>>>

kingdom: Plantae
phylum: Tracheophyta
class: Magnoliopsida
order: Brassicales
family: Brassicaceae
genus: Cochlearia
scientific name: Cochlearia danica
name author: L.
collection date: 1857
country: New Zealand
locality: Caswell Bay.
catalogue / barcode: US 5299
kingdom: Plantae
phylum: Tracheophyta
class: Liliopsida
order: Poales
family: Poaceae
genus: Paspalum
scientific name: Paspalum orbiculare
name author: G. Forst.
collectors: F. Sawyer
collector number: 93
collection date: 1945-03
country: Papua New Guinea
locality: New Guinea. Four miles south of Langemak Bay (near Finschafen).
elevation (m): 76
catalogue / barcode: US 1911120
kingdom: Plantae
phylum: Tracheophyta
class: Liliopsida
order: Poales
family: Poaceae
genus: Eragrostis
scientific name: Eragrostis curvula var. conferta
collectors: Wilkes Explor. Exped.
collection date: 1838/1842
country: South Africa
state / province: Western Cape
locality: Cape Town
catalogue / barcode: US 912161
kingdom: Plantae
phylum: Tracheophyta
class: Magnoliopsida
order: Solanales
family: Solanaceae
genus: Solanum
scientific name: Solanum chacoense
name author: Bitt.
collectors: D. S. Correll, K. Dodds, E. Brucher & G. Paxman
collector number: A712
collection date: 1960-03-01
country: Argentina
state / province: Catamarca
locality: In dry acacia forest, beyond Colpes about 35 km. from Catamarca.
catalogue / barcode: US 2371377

<<<

Rewrite every line of the data above as a JSON list of strings, one string per line, with blank lines omitted.

Output of the exercise:
[
  "kingdom: Plantae",
  "phylum: Tracheophyta",
  "class: Magnoliopsida",
  "order: Brassicales",
  "family: Brassicaceae",
  "genus: Cochlearia",
  "scientific name: Cochlearia danica",
  "name author: L.",
  "collection date: 1857",
  "country: New Zealand",
  "locality: Caswell Bay.",
  "catalogue / barcode: US 5299",
  "kingdom: Plantae",
  "phylum: Tracheophyta",
  "class: Liliopsida",
  "order: Poales",
  "family: Poaceae",
  "genus: Paspalum",
  "scientific name: Paspalum orbiculare",
  "name author: G. Forst.",
  "collectors: F. Sawyer",
  "collector number: 93",
  "collection date: 1945-03",
  "country: Papua New Guinea",
  "locality: New Guinea. Four miles south of Langemak Bay (near Finschafen).",
  "elevation (m): 76",
  "catalogue / barcode: US 1911120",
  "kingdom: Plantae",
  "phylum: Tracheophyta",
  "class: Liliopsida",
  "order: Poales",
  "family: Poaceae",
  "genus: Eragrostis",
  "scientific name: Eragrostis curvula var. conferta",
  "collectors: Wilkes Explor. Exped.",
  "collection date: 1838/1842",
  "country: South Africa",
  "state / province: Western Cape",
  "locality: Cape Town",
  "catalogue / barcode: US 912161",
  "kingdom: Plantae",
  "phylum: Tracheophyta",
  "class: Magnoliopsida",
  "order: Solanales",
  "family: Solanaceae",
  "genus: Solanum",
  "scientific name: Solanum chacoense",
  "name author: Bitt.",
  "collectors: D. S. Correll, K. Dodds, E. Brucher & G. Paxman",
  "collector number: A712",
  "collection date: 1960-03-01",
  "country: Argentina",
  "state / province: Catamarca",
  "locality: In dry acacia forest, beyond Colpes about 35 km. from Catamarca.",
  "catalogue / barcode: US 2371377"
]